What to do ::
a – Using the forum thread below about a nail in a tire, decide whether each statement agrees with it: (i) the tire shop declined to patch the tire, (ii) the tires carry a 60K warranty, (iii) the nail was in the center of the tread. Answer yes or no for each and quote the deciding words from the thread.
b – In the forum thread below about a nail in a tire, what brand and model of tires did the first poster buy?

[Extract start]

# Nail on outer band of tread - replace?!



## mconfes (Aug 12, 2005)

I just bought new Bridgestone RE960s for my ride. Got a nail in the out tread band. Tire shop won't patch it because they say the patch won't stick that close to the side wall. 
Any ideas other than replacement?


----------



## pturner67 (Dec 27, 2002)

*Re: Nail on outer band of tread - replace?! (mconfes)*


_Quote, originally posted by *mconfes* »_I just bought new Bridgestone RE960s for my ride. Got a nail in the out tread band. Tire shop won't patch it because they say the patch won't stick that close to the side wall. 
Any ideas other than replacement?

I have heard that before...I wonder the same thing



_Modified by pturner67 at 9:35 AM 5-1-2008_


----------



## mconfes (Aug 12, 2005)

i saw your post before you edited it. The tires are excellent. If you're in rain/snow market these are a must. Ultra High Performance WITH a 40K warranty AND excellent dry/wet traction. Don't have to worry about curb rash with these shoes.


----------



## Sly335i (Jun 17, 2007)

[Extract end]
[Stored rows start]

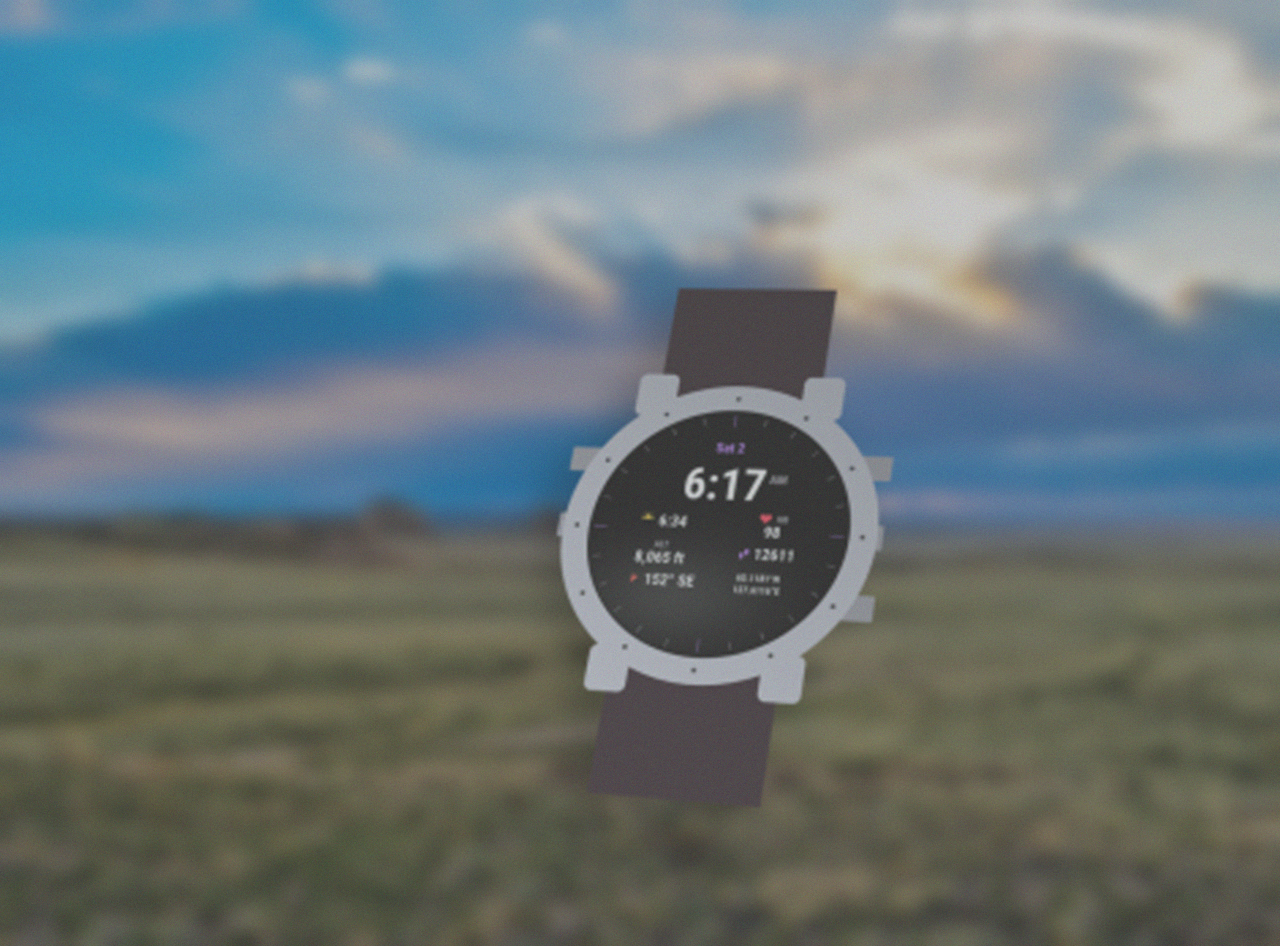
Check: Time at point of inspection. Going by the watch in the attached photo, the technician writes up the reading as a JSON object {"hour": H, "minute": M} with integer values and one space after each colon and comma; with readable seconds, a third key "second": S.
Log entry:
{"hour": 6, "minute": 17}
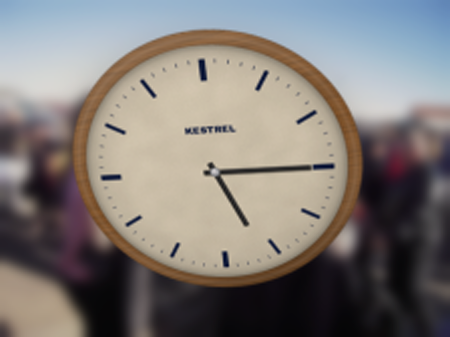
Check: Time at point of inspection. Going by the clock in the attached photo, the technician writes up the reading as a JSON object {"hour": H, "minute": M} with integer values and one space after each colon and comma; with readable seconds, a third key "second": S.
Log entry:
{"hour": 5, "minute": 15}
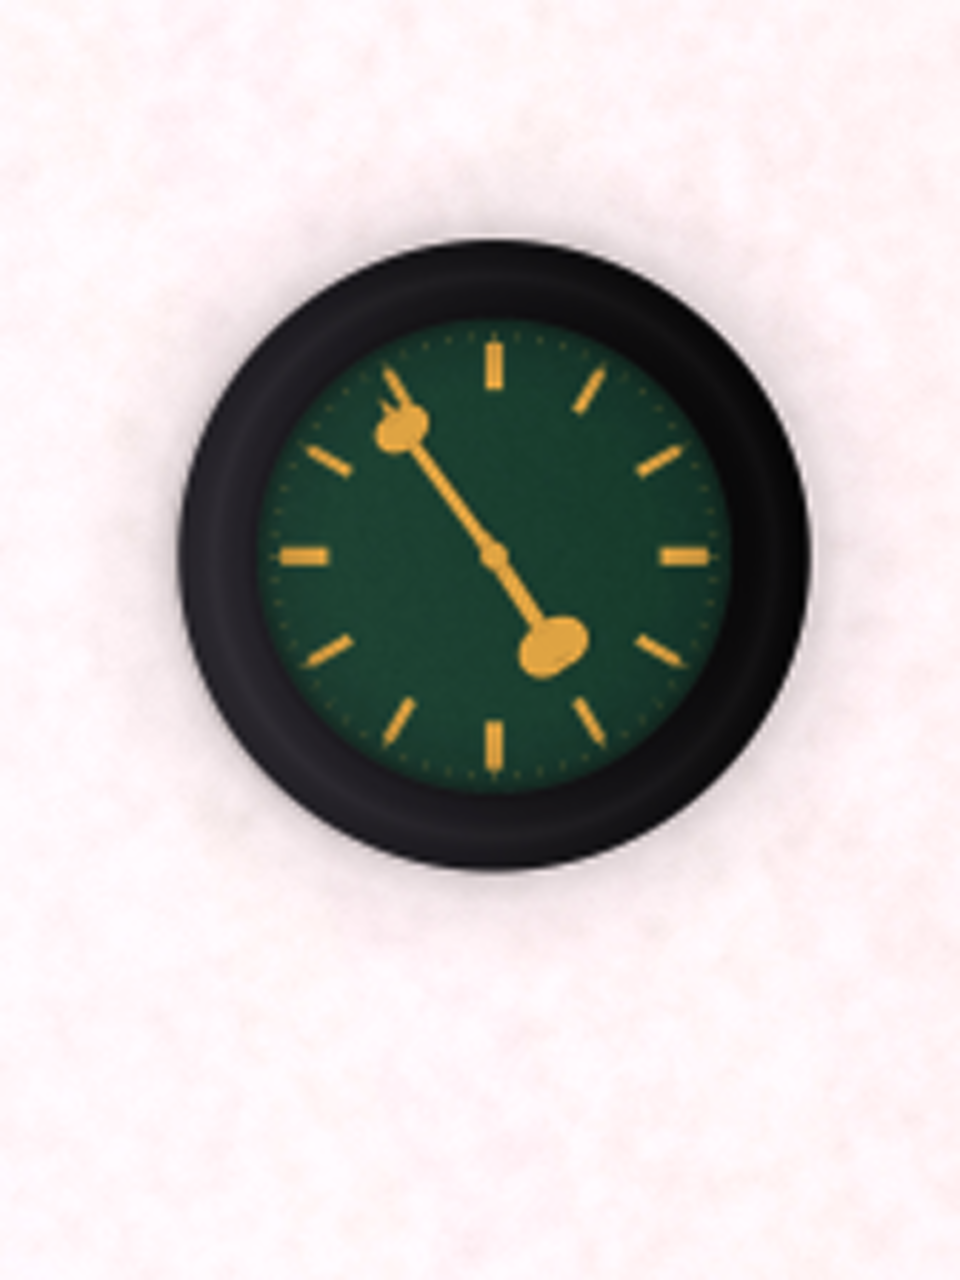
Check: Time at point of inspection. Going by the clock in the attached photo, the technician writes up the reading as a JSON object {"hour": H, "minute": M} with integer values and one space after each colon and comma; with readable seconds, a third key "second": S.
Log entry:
{"hour": 4, "minute": 54}
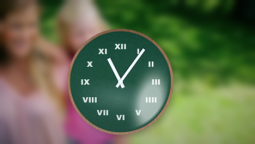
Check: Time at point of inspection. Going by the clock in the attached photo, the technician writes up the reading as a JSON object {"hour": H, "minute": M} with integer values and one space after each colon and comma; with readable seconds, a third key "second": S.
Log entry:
{"hour": 11, "minute": 6}
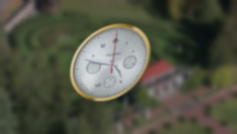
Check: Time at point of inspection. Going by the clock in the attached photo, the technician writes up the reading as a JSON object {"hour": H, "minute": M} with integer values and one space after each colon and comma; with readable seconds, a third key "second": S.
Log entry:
{"hour": 4, "minute": 48}
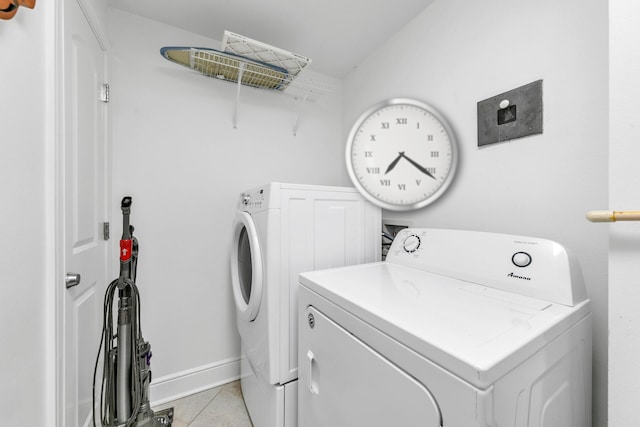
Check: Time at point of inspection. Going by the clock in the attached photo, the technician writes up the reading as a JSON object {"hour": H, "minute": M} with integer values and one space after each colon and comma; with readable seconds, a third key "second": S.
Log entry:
{"hour": 7, "minute": 21}
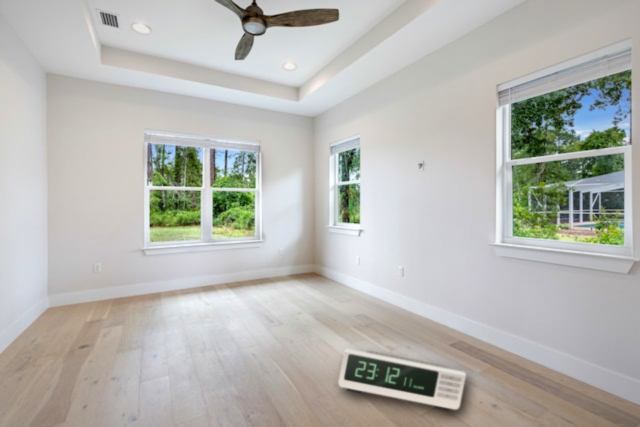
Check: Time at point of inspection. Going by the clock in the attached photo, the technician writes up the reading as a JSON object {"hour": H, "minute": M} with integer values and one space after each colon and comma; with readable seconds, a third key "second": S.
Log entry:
{"hour": 23, "minute": 12}
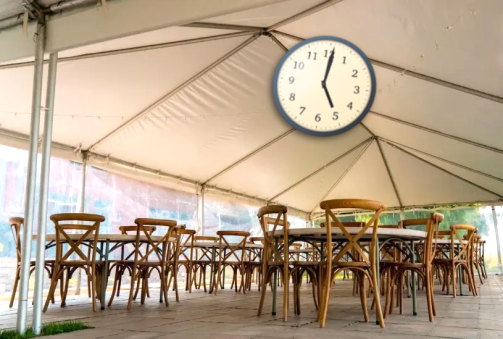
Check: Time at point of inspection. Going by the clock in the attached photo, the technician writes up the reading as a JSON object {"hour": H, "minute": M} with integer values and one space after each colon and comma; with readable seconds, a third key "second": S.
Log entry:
{"hour": 5, "minute": 1}
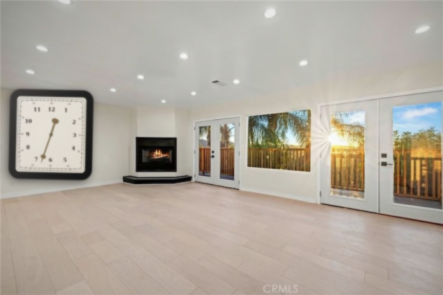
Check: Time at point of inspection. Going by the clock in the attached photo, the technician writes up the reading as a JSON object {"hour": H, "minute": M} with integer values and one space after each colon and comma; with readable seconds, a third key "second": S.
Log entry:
{"hour": 12, "minute": 33}
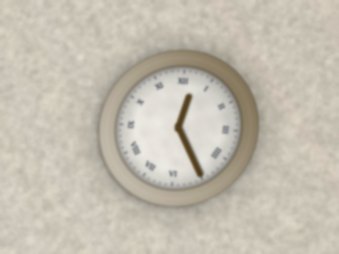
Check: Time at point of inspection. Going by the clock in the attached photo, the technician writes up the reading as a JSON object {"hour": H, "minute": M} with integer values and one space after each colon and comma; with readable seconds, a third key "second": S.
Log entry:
{"hour": 12, "minute": 25}
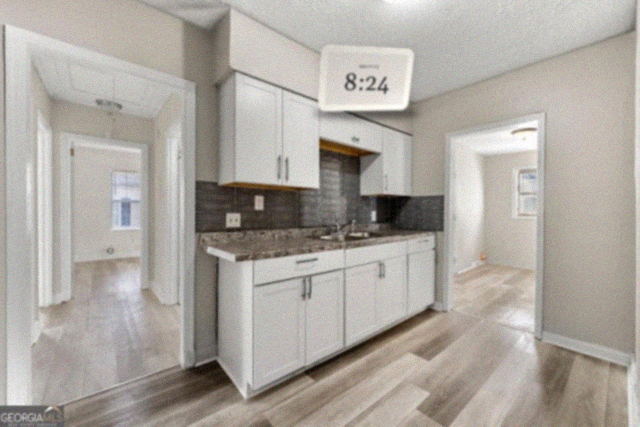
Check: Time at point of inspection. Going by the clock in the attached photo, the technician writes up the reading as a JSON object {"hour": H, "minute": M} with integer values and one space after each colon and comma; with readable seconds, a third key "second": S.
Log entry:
{"hour": 8, "minute": 24}
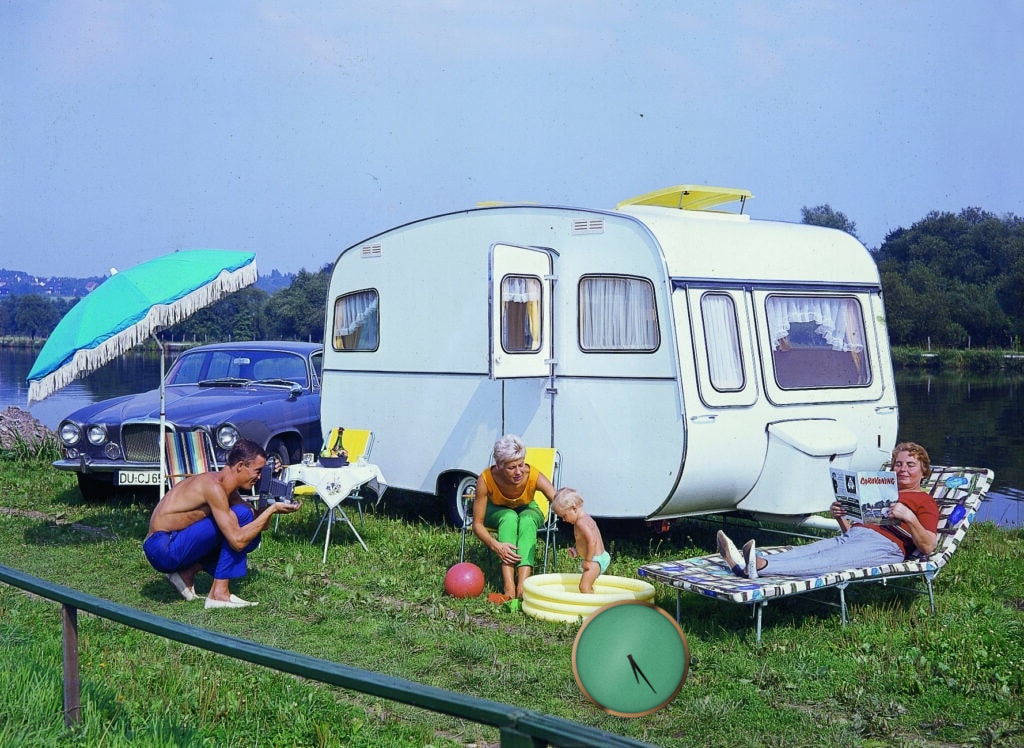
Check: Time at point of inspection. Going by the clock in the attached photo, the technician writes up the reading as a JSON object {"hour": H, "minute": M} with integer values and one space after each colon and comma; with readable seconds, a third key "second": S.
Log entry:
{"hour": 5, "minute": 24}
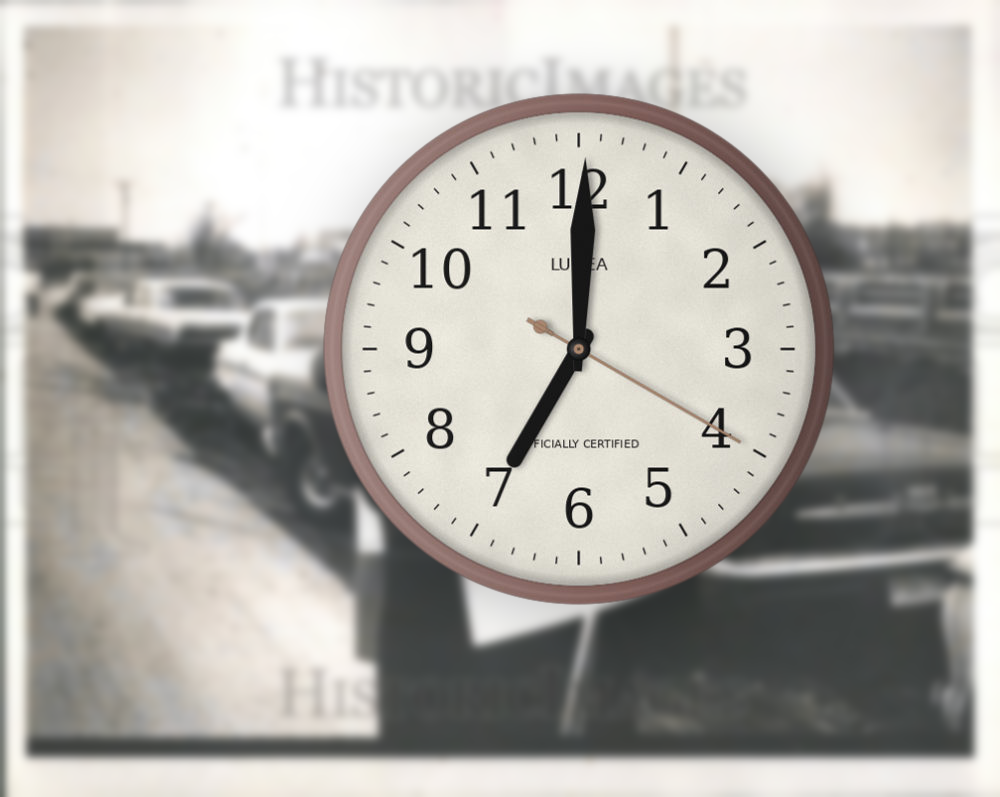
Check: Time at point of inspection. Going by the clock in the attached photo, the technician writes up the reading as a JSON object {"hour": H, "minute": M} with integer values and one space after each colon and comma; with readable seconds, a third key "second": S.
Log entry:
{"hour": 7, "minute": 0, "second": 20}
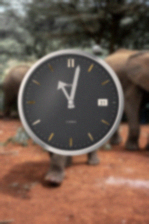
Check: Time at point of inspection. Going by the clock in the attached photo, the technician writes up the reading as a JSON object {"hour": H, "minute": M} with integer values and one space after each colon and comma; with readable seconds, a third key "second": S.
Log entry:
{"hour": 11, "minute": 2}
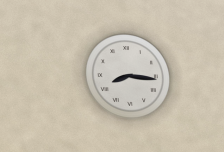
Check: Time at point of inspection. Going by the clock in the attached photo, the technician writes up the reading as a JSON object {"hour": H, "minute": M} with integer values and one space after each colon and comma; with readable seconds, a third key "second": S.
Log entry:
{"hour": 8, "minute": 16}
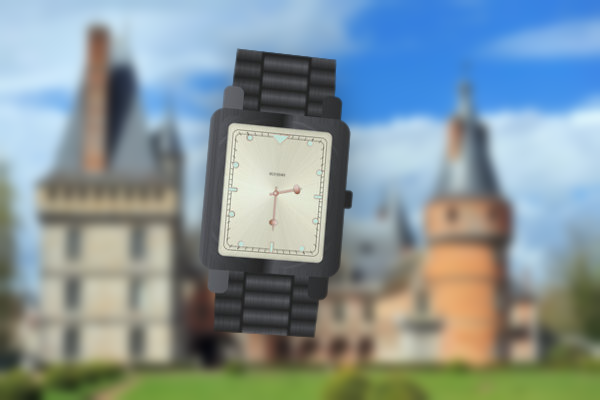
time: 2:30
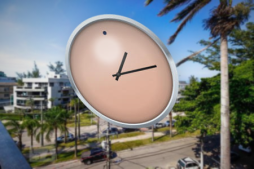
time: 1:14
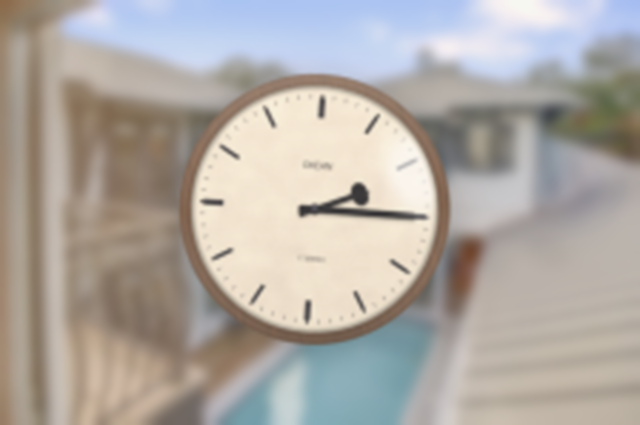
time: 2:15
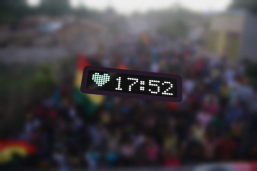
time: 17:52
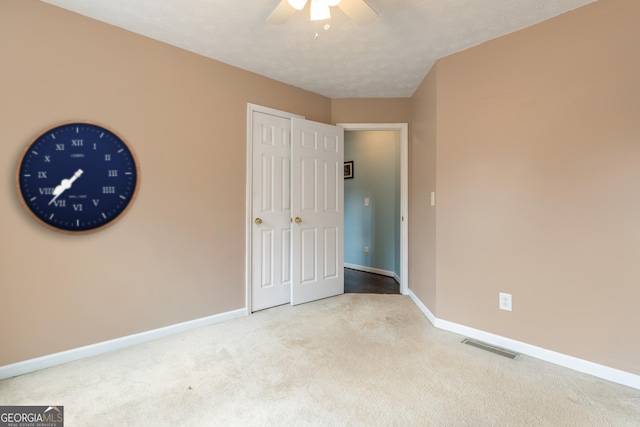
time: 7:37
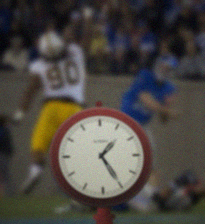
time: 1:25
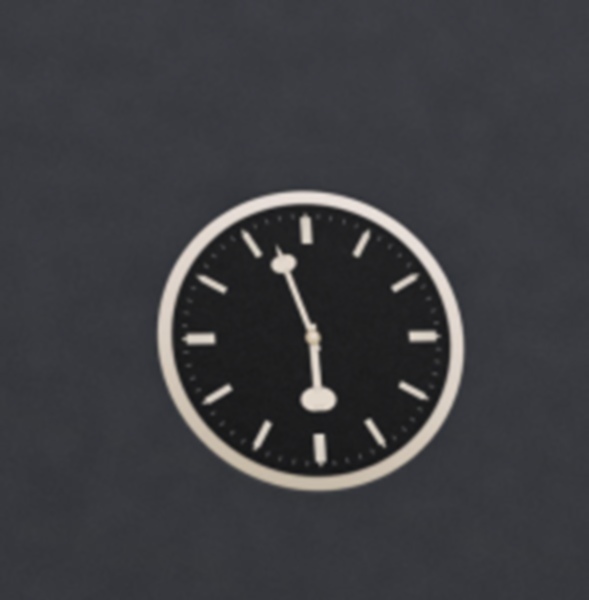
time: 5:57
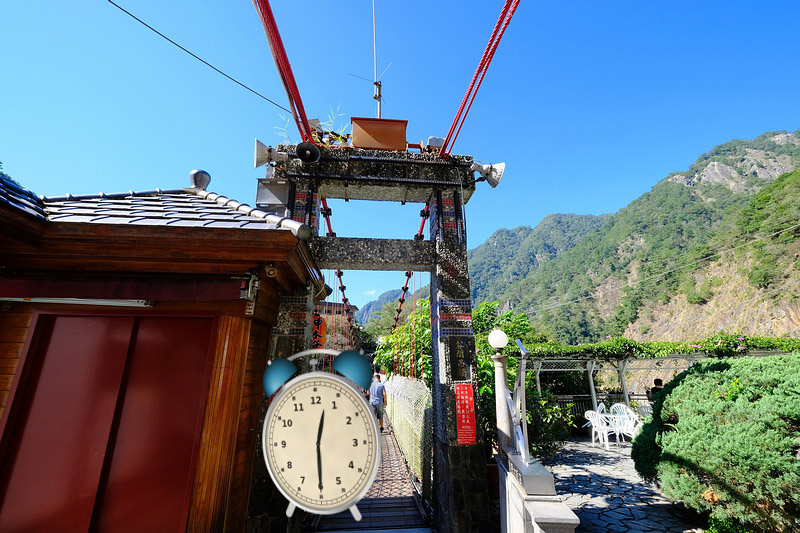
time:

[Stored rows end]

The answers ::
a –
(i) Yes: "Tire shop won't patch it because they say the patch won't stick that close to the side wall."
(ii) No: "Ultra High Performance WITH a 40K warranty"
(iii) No: "Got a nail in the out tread band."

b – Bridgestone RE960s.